La investigación está a cargo de la policía civil, que intenta determinar el motivo del ataque, la secuencia de los hechos y si hubo otras personas que tuvieran conocimiento previo. El jefe policial también indicó que se identificó a estudiantes que podrían haber sabido del plan.
“Los alumnos que sabían de este hecho y, de alguna manera, colaboraron, ya fueron identificados”, afirmó.
En el lugar se encontraron múltiples casquillos de bala y cargadores. Las víctimas fatales fueron halladas en el mismo corredor donde ocurrió el ataque.

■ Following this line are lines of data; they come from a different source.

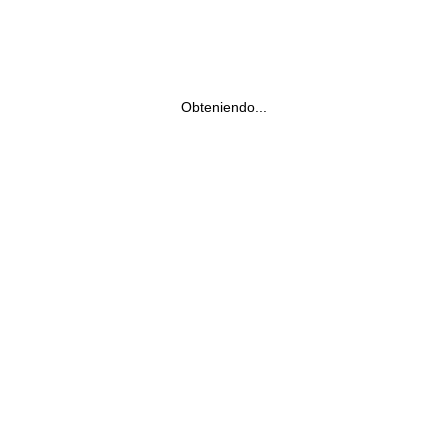
Obteniendo...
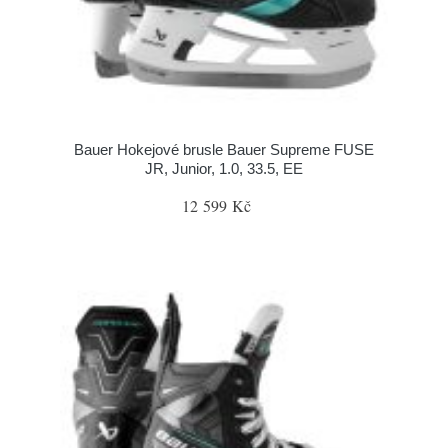
Bauer Hokejové brusle Bauer Supreme FUSE
JR, Junior, 1.0, 33.5, EE
12 599 Kč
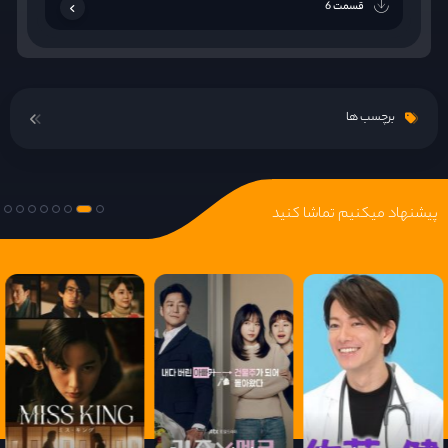
قسمت 6
برچسب ها
پیشنهاد میکنیم تماشا کنید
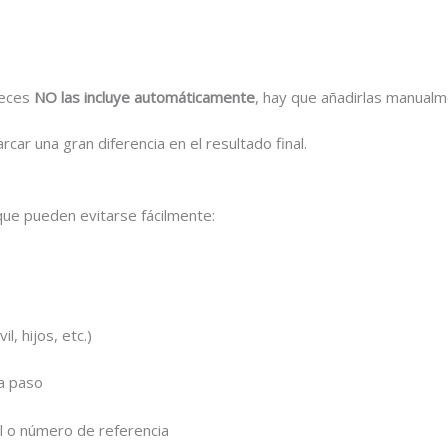
veces
NO las incluye automáticamente
, hay que añadirlas manual
ar una gran diferencia en el resultado final.
ue pueden evitarse fácilmente:
l, hijos, etc.)
a paso
tal o número de referencia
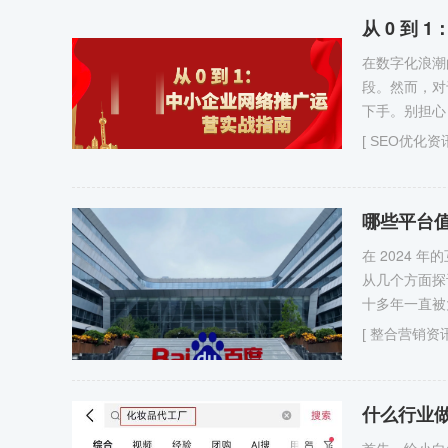
从 0 到
在数字化浪潮
段。然而，对
下手。别担心
[
SEO优化资
哪些平台
在 2024
从几个方面探讨
十多年一直被
[
整合营销资
什么行业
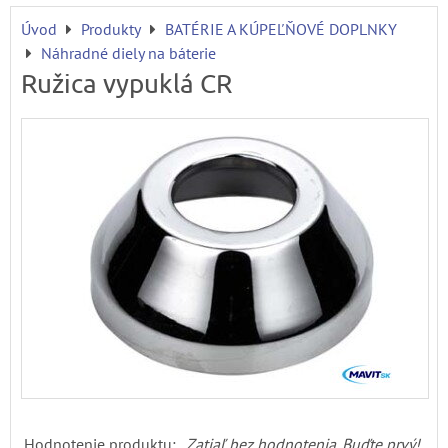
Úvod
Produkty
BATÉRIE A KÚPEĽŇOVÉ DOPLNKY
Náhradné diely na báterie
Ružica vypuklá CR
Hodnotenie produktu:
Zatiaľ bez hodnotenia. Buďte prvý!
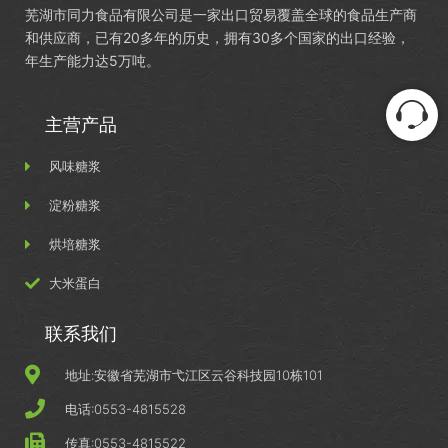
芜湖市同力食品有限公司是一家出口贸易覆盖全球的食品生产商
和供应商，已有20多年的历史，拥有30多个国家的出口经验，
年生产能力达5万吨。
主营产品
风味糖浆
淀粉糖浆
烘培糖浆
大米蛋白
联系我们
地址:安徽省芜湖市弋江区云谷科技园10栋101
电话:0553-4815528
传真:0553-4815522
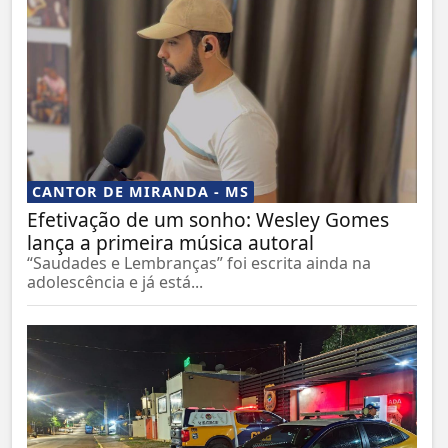
CANTOR DE MIRANDA - MS
Efetivação de um sonho: Wesley Gomes
lança a primeira música autoral
“Saudades e Lembranças” foi escrita ainda na
adolescência e já está...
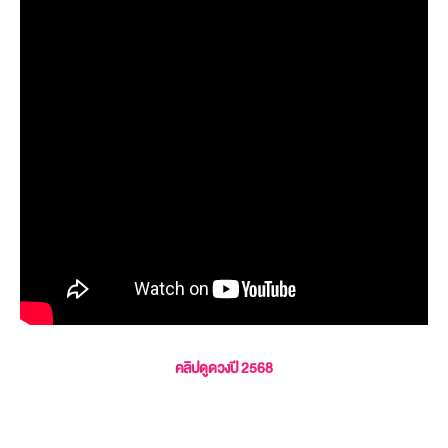
คลิปดูดวงปี 2568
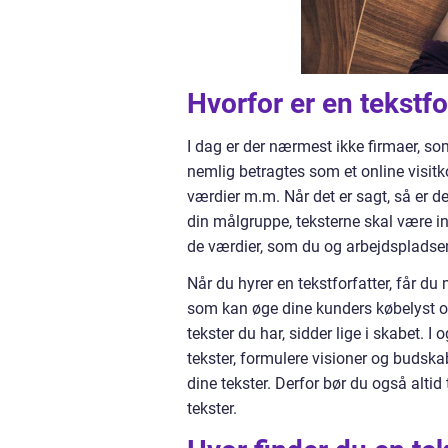
Hvorfor er en tekstfor
I dag er der nærmest ikke firmaer, so
nemlig betragtes som et online visitk
værdier m.m. Når det er sagt, så er de
din målgruppe, teksterne skal være i
de værdier, som du og arbejdspladsen s
Når du hyrer en tekstforfatter, får du 
som kan øge dine kunders købelyst og 
tekster du har, sidder lige i skabet. I
tekster, formulere visioner og budsk
dine tekster. Derfor bør du også altid
tekster.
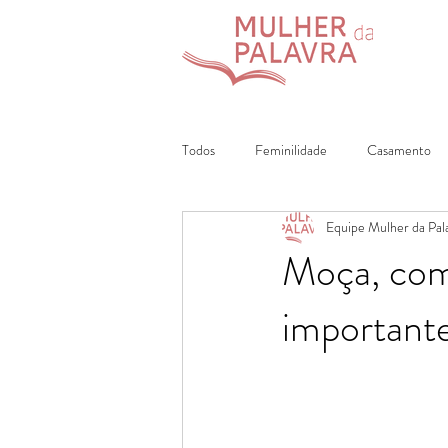
Todos
Feminilidade
Casamento
Equipe Mulher da Pal
Declaração de Fé
Vida Cristã
Moça, com
important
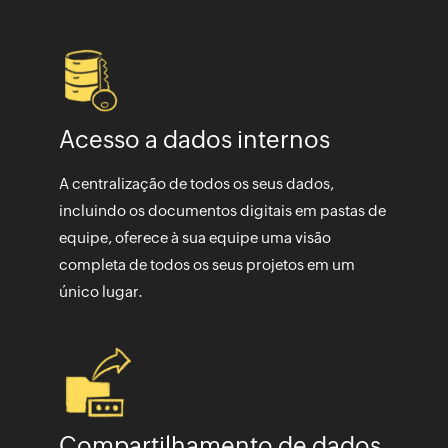
Acesso a dados internos
A centralização de todos os seus dados,
incluindo os documentos digitais em pastas de
equipe, oferece à sua equipe uma visão
completa de todos os seus projetos em um
único lugar.
Compartilhamento de dados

“No sabemos cuántos disparos se realizaron. Las funcionarias estaban caídas, aparentemente fueron alcanzadas de frente”, explicó Russo, y añadió que la información final dependerá de los peritajes.
Tras el episodio, el gobierno regional suspendió las clases en toda la red educativa estatal durante tres días. Además, se desplegaron equipos de apoyo psicológico para asistir a estudiantes, docentes y familiares afectados por lo ocurrido.
El alcalde de la ciudad expresó condolencias a las familias de las víctimas y a la comunidad educativa.
“La escuela debe ser siempre un espacio de acogida, aprendizaje, protección y esperanza”, sostuvo en un comunicado.
También remarcó la necesidad de reforzar el trabajo conjunto entre autoridades, familias y sociedad para prevenir situaciones de violencia.
El caso reabre el debate sobre la seguridad en los centros educativos y el acceso a armas de fuego, en un país donde estos episodios siguen generando preocupación pública.
Mientras avanza la investigación, las autoridades buscan reconstruir con precisión lo ocurrido dentro del establecimiento y establecer responsabilidades.